Pro Tip: Proper Battery Maintenance Can Double the Lifespan of Your Material Handling Robot

In modern smart warehousing and manufacturing logistics, AGV/AMR intelligent mobile robots serve as core flexible material handling tools. Their efficient and uninterrupted operation is critical to maintaining production rhythm and ensuring smooth logistics flow. Powering this seamless operation is the battery system—the very heart of these robots. The performance and health of the battery directly determine the AGV/AMR’s operational runtime, running stability, and total cost of ownership over its life cycle. Therefore, establishing and implementing a scientific, standardized battery maintenance regimen is not only a technical necessity but also a vital aspect of production management.

Battery maintenance is, at its core, proactive management of the AGV/AMR’s essential productivity and asset value:

1. Runtime Performance:Battery capacity directly determines how long an AGV/AMR can operate on a single charge, which in turn affects scheduling strategies and the continuity of task assignments.
2. Operational Cost Efficiency:The cycle life of a battery dictates its replacement frequency. A well-maintained battery can extend its effective service life by 30%–50%, significantly reducing per-move energy consumption and spare parts costs.

Foundation of Safe Operations: Degraded or poorly managed batteries carry risks such as overheating, swelling, or even thermal runaway—posing serious safety hazards in warehouses and production facilities. Standardized maintenance practices are therefore fundamental to ensuring safe operations.

To ensure batteries operate reliably with strong and sustained performance, the following guidelines must be followed across daily use, routine maintenance, and long-term management:

1. Charging Environment:

Charging stations should be located in a dedicated, cool, dry, and well-ventilated area, equipped with appropriate fire safety measures.

2. Follow the “Shallow Charge/Shallow Discharge” Principle:

Avoid discharging the battery below 20% state of charge (SoC) before recharging. For lithium-ion batteries, cycling within the 20%–80% SoC range is optimal for maximizing cycle life.

3. Standardized Charging Procedure:

Ensure battery connectors, cables, and charging interfaces are intact and securely connected. Always follow the sequence:“Connect the battery first, then power on the charger; turn off the charger first, then disconnect the battery.”

4. Regular Inspection:

Routinely check the battery casing for signs of swelling, deformation, cracks, or electrolyte leakage.
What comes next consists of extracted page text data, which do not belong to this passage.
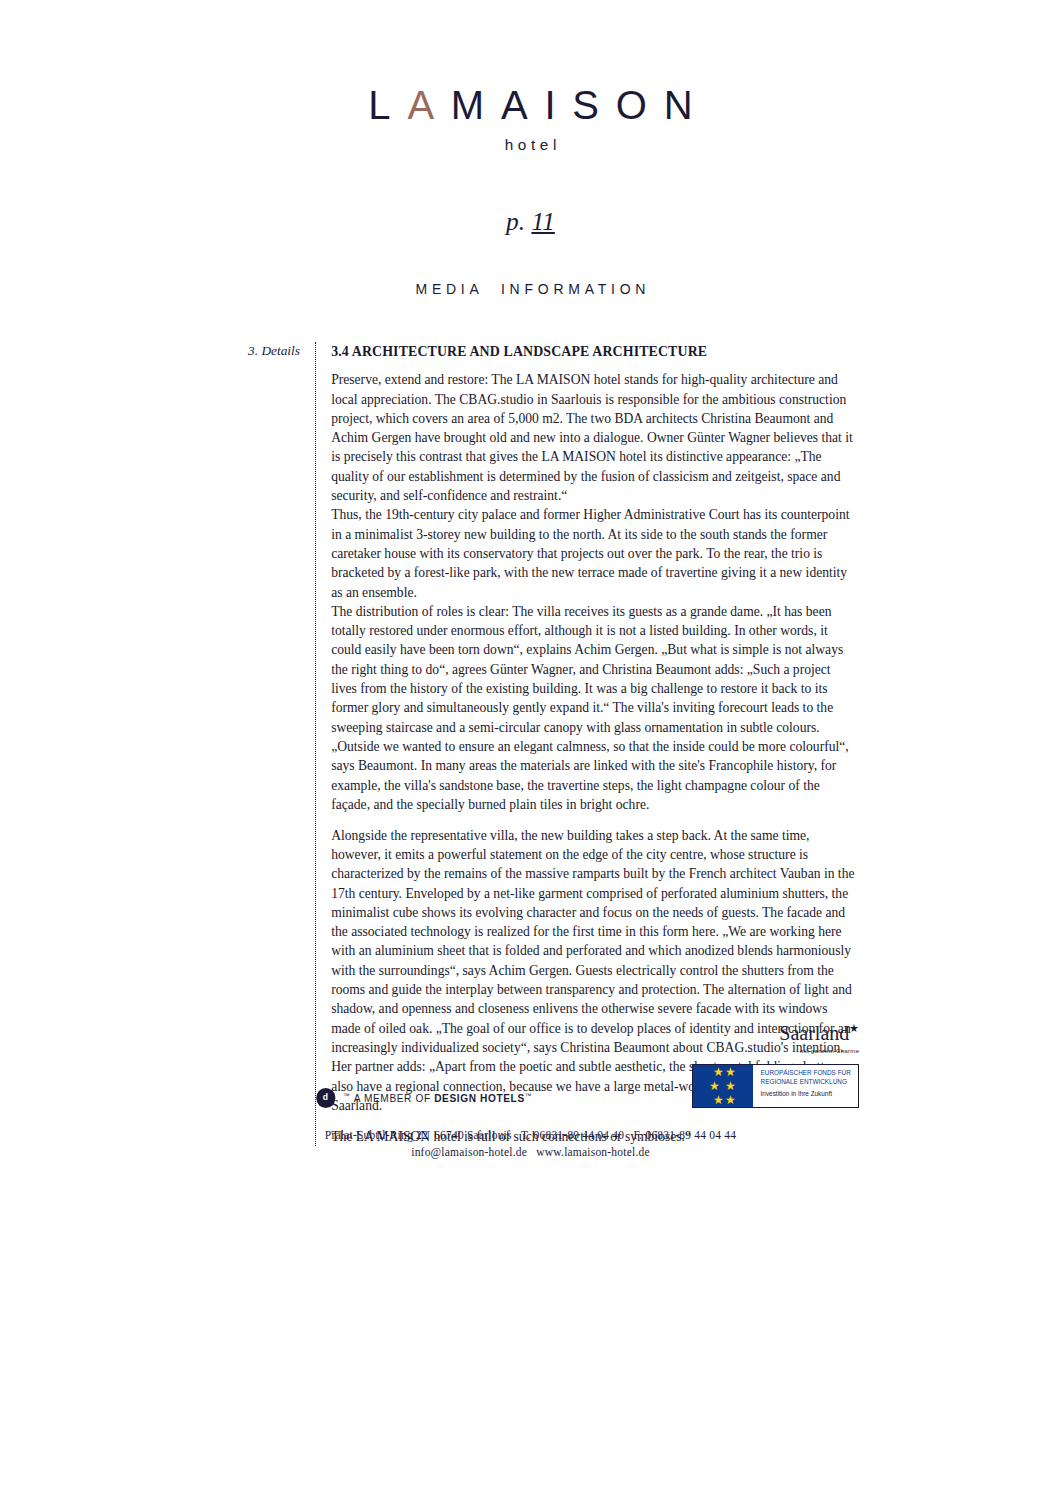LAMAISON
hotel
p. 11
MEDIA INFORMATION
3. Details
3.4 ARCHITECTURE AND LANDSCAPE ARCHITECTURE
Preserve, extend and restore: The LA MAISON hotel stands for high-quality architecture and local appreciation. The CBAG.studio in Saarlouis is responsible for the ambitious construction project, which covers an area of 5,000 m2. The two BDA architects Christina Beaumont and Achim Gergen have brought old and new into a dialogue. Owner Günter Wagner believes that it is precisely this contrast that gives the LA MAISON hotel its distinctive appearance: „The quality of our establishment is determined by the fusion of classicism and zeitgeist, space and security, and self-confidence and restraint.“
Thus, the 19th-century city palace and former Higher Administrative Court has its counterpoint in a minimalist 3-storey new building to the north. At its side to the south stands the former caretaker house with its conservatory that projects out over the park. To the rear, the trio is bracketed by a forest-like park, with the new terrace made of travertine giving it a new identity as an ensemble.
The distribution of roles is clear: The villa receives its guests as a grande dame. „It has been totally restored under enormous effort, although it is not a listed building. In other words, it could easily have been torn down“, explains Achim Gergen. „But what is simple is not always the right thing to do“, agrees Günter Wagner, and Christina Beaumont adds: „Such a project lives from the history of the existing building. It was a big challenge to restore it back to its former glory and simultaneously gently expand it.“ The villa's inviting forecourt leads to the sweeping staircase and a semi-circular canopy with glass ornamentation in subtle colours. „Outside we wanted to ensure an elegant calmness, so that the inside could be more colourful“, says Beaumont. In many areas the materials are linked with the site's Francophile history, for example, the villa's sandstone base, the travertine steps, the light champagne colour of the façade, and the specially burned plain tiles in bright ochre.
Alongside the representative villa, the new building takes a step back. At the same time, however, it emits a powerful statement on the edge of the city centre, whose structure is characterized by the remains of the massive ramparts built by the French architect Vauban in the 17th century. Enveloped by a net-like garment comprised of perforated aluminium shutters, the minimalist cube shows its evolving character and focus on the needs of guests. The facade and the associated technology is realized for the first time in this form here. „We are working here with an aluminium sheet that is folded and perforated and which anodized blends harmoniously with the surroundings“, says Achim Gergen. Guests electrically control the shutters from the rooms and guide the interplay between transparency and protection. The alternation of light and shadow, and openness and closeness enlivens the otherwise severe facade with its windows made of oiled oak. „The goal of our office is to develop places of identity and interaction for an increasingly individualized society“, says Christina Beaumont about CBAG.studio's intention. Her partner adds: „Apart from the poetic and subtle aesthetic, the sheet-metal folding shutters also have a regional connection, because we have a large metal-working industry in the Saarland.
The LA MAISON hotel is full of such connections or symbioses.“
d ™ A MEMBER OF DESIGN HOTELS™
Saarland★
mit ganzem Charme
★★
★ ★
★★
EUROPÄISCHER FONDS FÜR
REGIONALE ENTWICKLUNG
Investition in Ihre Zukunft
Prälat-Subtil-Ring 22 66740 Saarlouis T. 06831-89 44 04 40 F. 06831-89 44 04 44
info@lamaison-hotel.de www.lamaison-hotel.de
Verify that cables and connectors show no looseness, burn marks, or corrosion—and maintain good electrical contact.

5. Preventive Maintenance:

With the system powered off, clean the interior and exterior of the battery compartment using a dry cloth. Ensure ventilation openings remain free of dust or obstructions.

6. Long-Term Storage Protocol:

If an AGV/AMR will be idle for more than one month, adjust the battery state of charge to 50%–70%, disconnect it from the vehicle, and perform a top-up charge every 3 months to compensate for self-discharge and prevent deep discharge damage.

Battery maintenance for AGVs/AMRs is a comprehensive discipline that integrates standardized operations, meticulous management, and specialized technical support. It requires close collaboration among operators, dispatchers, maintenance engineers, and management personnel.

By establishing Standard Operating Procedures (SOPs) and fostering a company-wide culture of proactive battery care, we can fully optimize battery performance—ensuring every AGV/AMR remains online and operates at peak efficiency. This holistic approach delivers a win-win outcome: enhanced productivity and reduced total cost of ownership.